One of Huxley’s students, H. G. Wells, showed what this meant a few years later in his great evolutionary fable The Time Machine. The most striking scenes today are not the battles between the degenerate future Morlocks and Eloi, but the glimpses of the far future of Earth which the time traveller explores when he escapes from their era. In ten intense paragraphs Wells offers snapshots of a desolate world, populated first by monstrous crab-like creatures wading through algal slime, then flashing forward to a time when even they have vanished and all that is left on an otherwise deserted beach are lichen and liverworts and “a round thing, the size of a football perhaps, or, it may be, bigger, and tentacles trailed down from it; it seemed black against the weltering blood-red water, and it was hopping fitfully about”.

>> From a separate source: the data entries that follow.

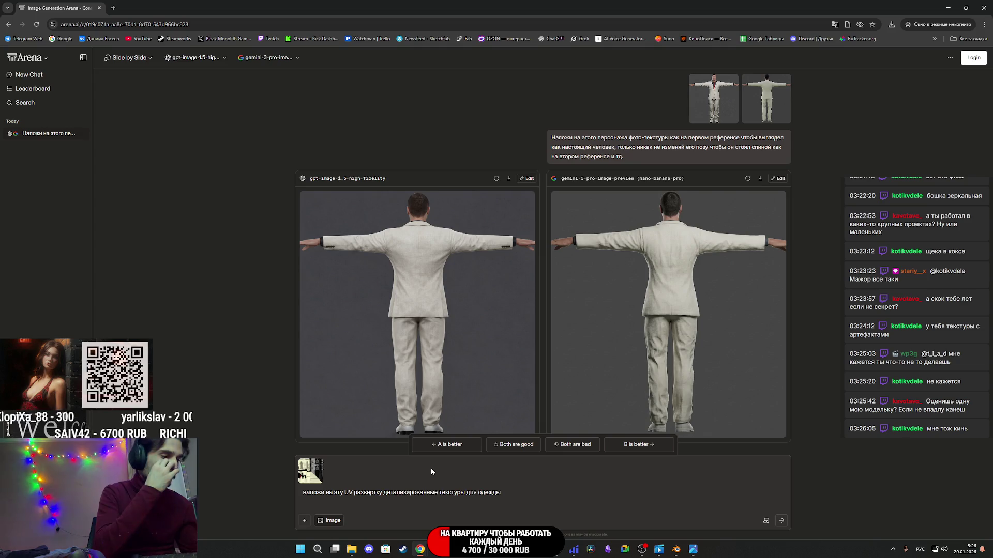
{"action": "type", "text": " белы"}
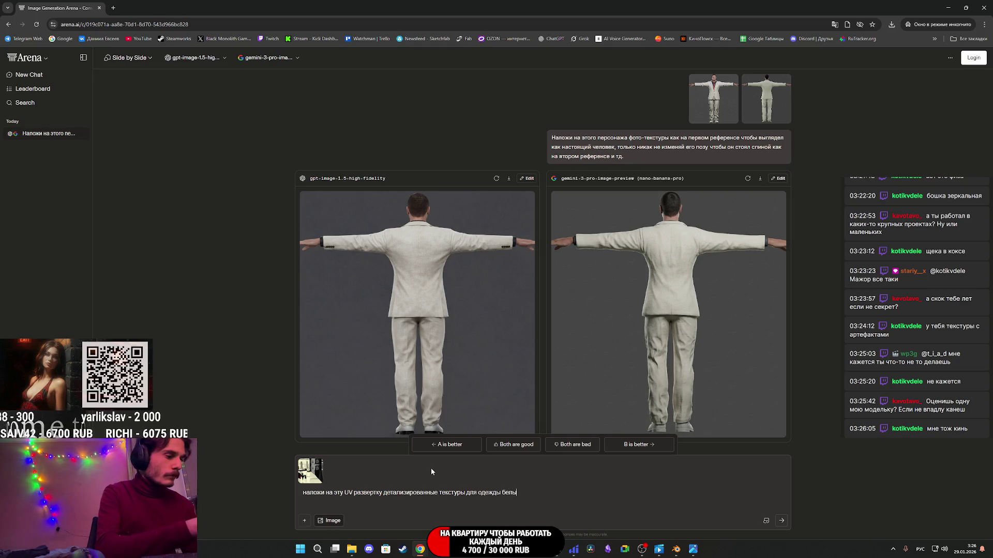
{"action": "type", "text": "й класс"}
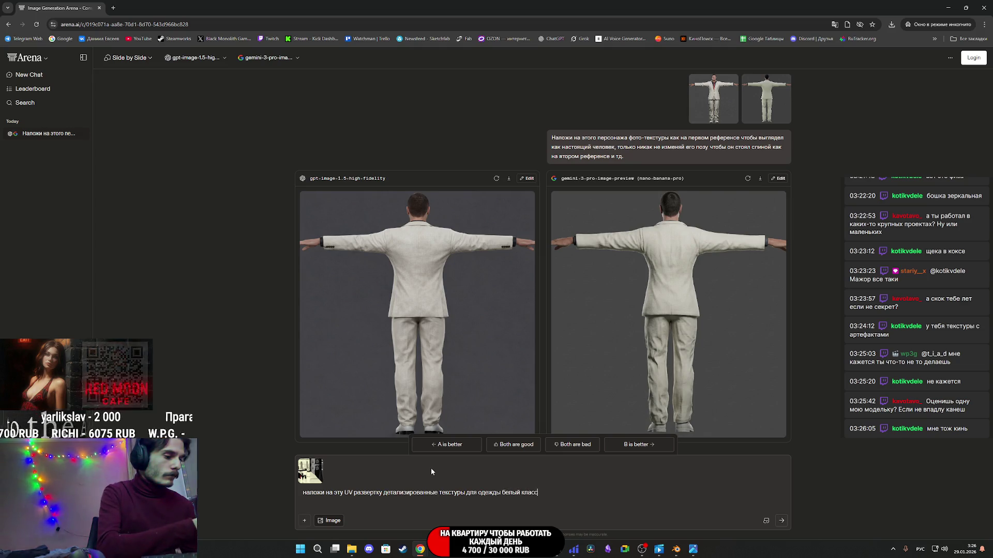
{"action": "type", "text": "ический "}
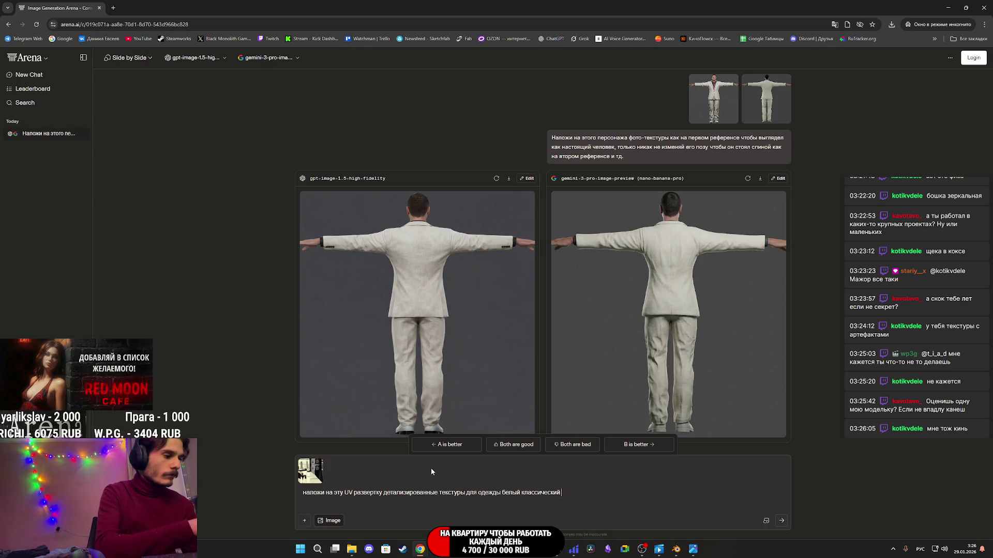
{"action": "type", "text": "костю"}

It is an unforgettable vision, dark and peculiarly enjoyable. Is that because it shows the ultimate futility of it all? Maybe. There can be relief in the idea that there will be an end to human striving. But there is also comfort in imagining things going on after us. That has led to many more such visions, whether of worlds where we are simply absent, or have been succeeded by creatures no longer recognisable as human. To take just one example, consider Kurt Vonnegut’s great Galapagos, another evolutionary fable shot through with his trademark black humour and featuring an aquatic species, descended from a remnant of humanity that escaped a global plague, happily bereft of higher intelligence.
Whatever the details, all these variations on extinction have one thing in common. They play on the thing we all have to try and imagine, hard as it may be: how the world will carry on after our own death. But they expand it to a larger vision of the future, in which there is a time after the death of our species. Good or bad, imagining human extinction partakes of a particular, bittersweet quality which needs a name – post-Darwinian tristesse seem to fit.